Vefatının 127. Yılında GÜMÜŞHANELİ HAZRETLERİ’Nİ RAHMETLE ANIYORUZ
(1813 – 13 Mayıs 1893)
Hayat HikayeleriProf. Dr. M. Es’ad COŞAN
Gümüşhaneli Ahmed Ziyâeddin Hocamız, nisbesinden de belli olduğu gibi, Gümüşhane'dendir. Kendisi küçük yaşta İstanbul'a gelmiş, tahsil-i ulûm eylemiş. Mevlânâ Halid-i Bağdadi Efendimiz'in halifelerinden bir zat, mânevî işaret üzerine İstanbul'a gelip kendisini irşad eylemiş. Ondan sonra Nakşi Tarikatı'nın öğrenimi ve öğretimi ile meşgul olmuş.

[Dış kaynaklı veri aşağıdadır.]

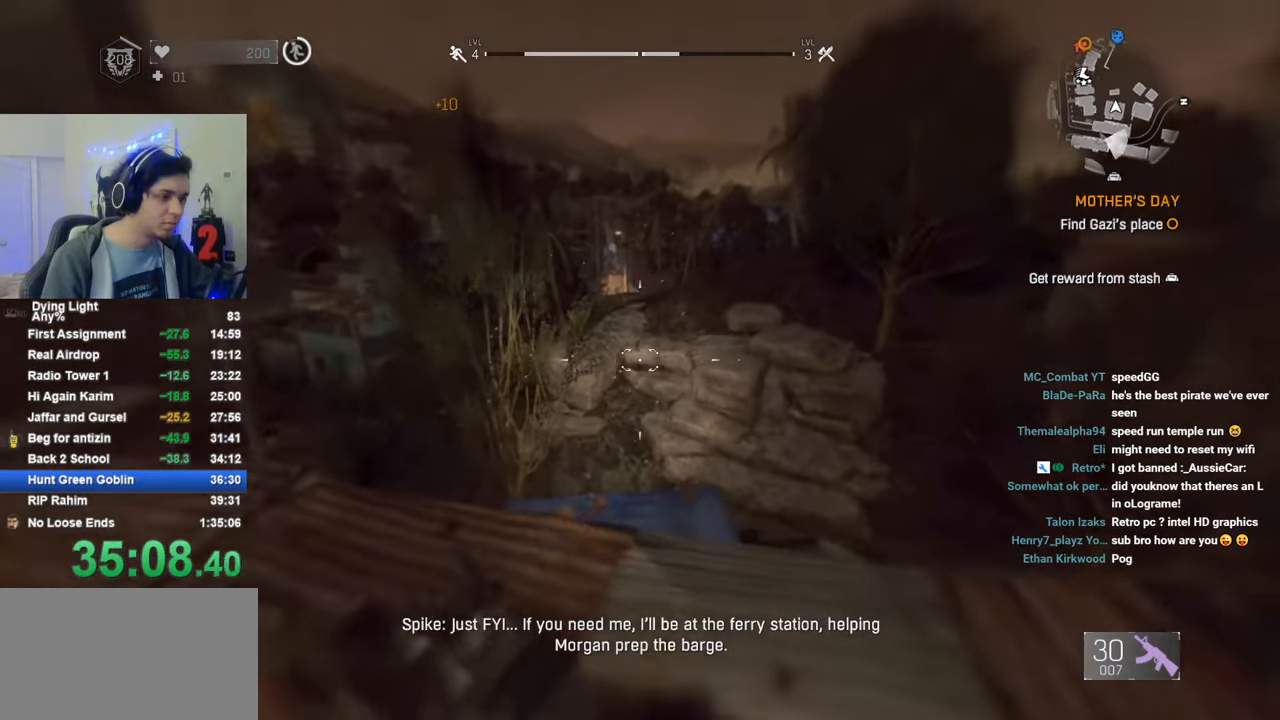
{"keys": ["shift", "w"], "mouse": [], "mouse_move": "still", "events": [[266, "a", "up"], [266, "space", "down"], [400, "space", "up"]]}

Amma, güzel olan taraf, yâni benim şahsen hayran olduğum taraf şu ki, bir çok kitapları var... Umumiyetle hadis ilmi üzerinde yazılmış eserleri var... Yâni bu eserlerini daha ziyade hadis üzerinde yazmış. Fıkıh üzerinde ve daha başka konularda da var. Böylece bu eserleriyle, son asrın en büyük muhaddislerinden olmuş. Hâtimetü’l-Muhaddisîn diye lakab kazananlardan birisi olmuş. Bunu bir Arap söylüyor. Yâni yazmış olduğu bir eserin başında, muhaddislerin hayatlarını yazarken, bizim hocamız, şeyhimiz Ahmed Ziyâeddin-i Gümüşhanevî Hazretleri'ni de böyle bahis konusu etmiş.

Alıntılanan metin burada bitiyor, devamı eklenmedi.